Start of Excerpted data
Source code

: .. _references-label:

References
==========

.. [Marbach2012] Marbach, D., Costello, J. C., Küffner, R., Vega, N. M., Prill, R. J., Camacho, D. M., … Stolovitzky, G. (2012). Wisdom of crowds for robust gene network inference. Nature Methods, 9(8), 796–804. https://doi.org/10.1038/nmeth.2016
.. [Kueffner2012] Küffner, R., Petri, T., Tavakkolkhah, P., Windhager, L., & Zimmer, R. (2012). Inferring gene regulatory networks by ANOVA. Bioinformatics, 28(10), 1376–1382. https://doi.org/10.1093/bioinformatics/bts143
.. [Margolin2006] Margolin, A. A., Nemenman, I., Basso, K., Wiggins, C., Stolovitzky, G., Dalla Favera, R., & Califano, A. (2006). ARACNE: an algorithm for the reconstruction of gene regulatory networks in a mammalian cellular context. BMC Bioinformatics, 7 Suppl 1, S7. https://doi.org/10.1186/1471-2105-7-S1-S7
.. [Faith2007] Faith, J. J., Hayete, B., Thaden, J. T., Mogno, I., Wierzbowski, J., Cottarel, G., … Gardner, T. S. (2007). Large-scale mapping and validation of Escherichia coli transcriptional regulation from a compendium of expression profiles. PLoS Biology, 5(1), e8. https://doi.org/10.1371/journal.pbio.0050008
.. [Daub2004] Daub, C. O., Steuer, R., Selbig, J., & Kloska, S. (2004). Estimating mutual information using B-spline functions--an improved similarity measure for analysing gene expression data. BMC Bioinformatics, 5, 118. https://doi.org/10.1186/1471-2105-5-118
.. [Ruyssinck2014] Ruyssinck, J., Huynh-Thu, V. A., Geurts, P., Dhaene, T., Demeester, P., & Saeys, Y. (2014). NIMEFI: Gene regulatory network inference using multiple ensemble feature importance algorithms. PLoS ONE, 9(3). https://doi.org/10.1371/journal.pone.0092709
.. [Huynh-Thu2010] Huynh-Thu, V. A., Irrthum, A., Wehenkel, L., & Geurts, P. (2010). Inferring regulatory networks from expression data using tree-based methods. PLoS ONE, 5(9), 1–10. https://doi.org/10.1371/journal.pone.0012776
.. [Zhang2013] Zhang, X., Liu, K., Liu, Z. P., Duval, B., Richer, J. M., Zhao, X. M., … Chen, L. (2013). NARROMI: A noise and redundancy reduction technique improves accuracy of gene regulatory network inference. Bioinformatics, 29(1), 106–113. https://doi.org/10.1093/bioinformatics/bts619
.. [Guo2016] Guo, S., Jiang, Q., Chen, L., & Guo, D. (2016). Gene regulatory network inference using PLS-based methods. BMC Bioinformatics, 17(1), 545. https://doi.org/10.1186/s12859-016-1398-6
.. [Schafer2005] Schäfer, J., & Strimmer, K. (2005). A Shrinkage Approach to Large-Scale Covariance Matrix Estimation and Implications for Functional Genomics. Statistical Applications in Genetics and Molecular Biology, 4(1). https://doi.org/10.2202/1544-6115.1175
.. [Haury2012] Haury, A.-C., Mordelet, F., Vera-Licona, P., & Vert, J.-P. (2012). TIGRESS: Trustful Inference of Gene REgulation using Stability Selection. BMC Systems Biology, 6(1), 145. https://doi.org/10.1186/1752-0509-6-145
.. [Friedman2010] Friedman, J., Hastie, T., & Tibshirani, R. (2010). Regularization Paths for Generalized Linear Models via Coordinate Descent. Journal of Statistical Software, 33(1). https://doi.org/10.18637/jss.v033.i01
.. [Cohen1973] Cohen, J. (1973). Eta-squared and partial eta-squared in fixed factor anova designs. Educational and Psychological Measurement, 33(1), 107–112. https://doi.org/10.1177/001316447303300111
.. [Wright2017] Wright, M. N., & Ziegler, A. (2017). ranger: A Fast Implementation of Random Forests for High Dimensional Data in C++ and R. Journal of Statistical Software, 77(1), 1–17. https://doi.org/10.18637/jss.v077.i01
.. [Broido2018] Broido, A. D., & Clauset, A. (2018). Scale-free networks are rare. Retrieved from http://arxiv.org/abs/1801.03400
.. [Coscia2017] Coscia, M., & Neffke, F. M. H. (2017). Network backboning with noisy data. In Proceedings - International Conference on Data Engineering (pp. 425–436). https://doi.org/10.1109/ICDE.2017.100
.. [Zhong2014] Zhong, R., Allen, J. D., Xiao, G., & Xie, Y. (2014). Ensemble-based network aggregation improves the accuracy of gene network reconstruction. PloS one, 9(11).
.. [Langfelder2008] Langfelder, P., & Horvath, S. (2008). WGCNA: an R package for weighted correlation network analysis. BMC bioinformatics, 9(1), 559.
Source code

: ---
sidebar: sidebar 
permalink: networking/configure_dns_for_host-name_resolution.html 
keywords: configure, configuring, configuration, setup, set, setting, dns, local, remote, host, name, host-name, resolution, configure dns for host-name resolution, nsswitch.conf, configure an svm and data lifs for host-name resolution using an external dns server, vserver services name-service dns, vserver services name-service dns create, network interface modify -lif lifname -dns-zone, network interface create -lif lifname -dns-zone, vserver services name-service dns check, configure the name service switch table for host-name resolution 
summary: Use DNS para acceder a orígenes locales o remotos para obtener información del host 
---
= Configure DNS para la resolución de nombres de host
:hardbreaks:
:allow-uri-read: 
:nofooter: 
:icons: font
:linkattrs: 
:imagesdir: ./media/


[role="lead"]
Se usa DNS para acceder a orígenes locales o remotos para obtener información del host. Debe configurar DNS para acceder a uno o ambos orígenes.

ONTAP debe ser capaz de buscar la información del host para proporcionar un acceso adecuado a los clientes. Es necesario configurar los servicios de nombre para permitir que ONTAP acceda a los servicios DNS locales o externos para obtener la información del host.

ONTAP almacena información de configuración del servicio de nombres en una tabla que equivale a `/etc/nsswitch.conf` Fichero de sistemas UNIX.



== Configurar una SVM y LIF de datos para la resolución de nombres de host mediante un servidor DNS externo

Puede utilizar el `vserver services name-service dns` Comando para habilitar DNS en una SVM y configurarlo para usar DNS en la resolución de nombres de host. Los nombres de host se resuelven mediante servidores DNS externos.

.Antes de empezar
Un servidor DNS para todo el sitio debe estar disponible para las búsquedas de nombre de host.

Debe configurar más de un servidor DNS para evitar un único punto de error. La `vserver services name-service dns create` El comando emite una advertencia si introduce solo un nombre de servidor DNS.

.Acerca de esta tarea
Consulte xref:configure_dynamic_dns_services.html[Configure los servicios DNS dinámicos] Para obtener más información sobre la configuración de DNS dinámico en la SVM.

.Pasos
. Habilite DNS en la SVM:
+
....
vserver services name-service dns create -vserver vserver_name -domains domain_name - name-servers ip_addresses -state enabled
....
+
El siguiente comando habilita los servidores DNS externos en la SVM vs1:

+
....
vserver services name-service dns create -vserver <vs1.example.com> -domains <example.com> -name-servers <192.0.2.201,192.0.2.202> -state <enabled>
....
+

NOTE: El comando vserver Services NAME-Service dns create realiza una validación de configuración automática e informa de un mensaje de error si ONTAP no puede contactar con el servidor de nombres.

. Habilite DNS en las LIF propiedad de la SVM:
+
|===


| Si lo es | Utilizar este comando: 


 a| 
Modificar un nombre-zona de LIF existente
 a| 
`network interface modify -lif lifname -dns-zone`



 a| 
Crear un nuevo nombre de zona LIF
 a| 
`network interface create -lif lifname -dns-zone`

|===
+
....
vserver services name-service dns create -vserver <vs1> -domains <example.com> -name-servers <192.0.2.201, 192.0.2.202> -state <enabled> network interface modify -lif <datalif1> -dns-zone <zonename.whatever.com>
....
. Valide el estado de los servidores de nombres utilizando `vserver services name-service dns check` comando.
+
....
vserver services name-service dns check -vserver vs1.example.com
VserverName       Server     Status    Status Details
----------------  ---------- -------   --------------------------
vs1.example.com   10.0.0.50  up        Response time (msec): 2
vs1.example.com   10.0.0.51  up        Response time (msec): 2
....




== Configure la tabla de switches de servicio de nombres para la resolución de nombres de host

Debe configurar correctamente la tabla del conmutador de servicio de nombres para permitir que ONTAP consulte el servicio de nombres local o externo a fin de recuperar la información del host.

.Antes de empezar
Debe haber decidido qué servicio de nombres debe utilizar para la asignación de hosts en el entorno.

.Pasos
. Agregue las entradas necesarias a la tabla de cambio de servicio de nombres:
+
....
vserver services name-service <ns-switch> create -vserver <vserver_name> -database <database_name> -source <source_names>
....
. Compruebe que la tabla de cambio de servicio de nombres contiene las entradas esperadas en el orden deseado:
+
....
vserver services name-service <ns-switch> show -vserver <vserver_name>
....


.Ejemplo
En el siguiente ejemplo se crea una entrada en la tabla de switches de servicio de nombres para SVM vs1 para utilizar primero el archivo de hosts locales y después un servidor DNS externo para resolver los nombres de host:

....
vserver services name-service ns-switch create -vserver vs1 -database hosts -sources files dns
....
End of Excerpted data
*Exercise objective*: From the listing, copy each line containing the word "Response".

*Expected output*:
vs1.example.com   10.0.0.50  up        Response time (msec): 2
vs1.example.com   10.0.0.51  up        Response time (msec): 2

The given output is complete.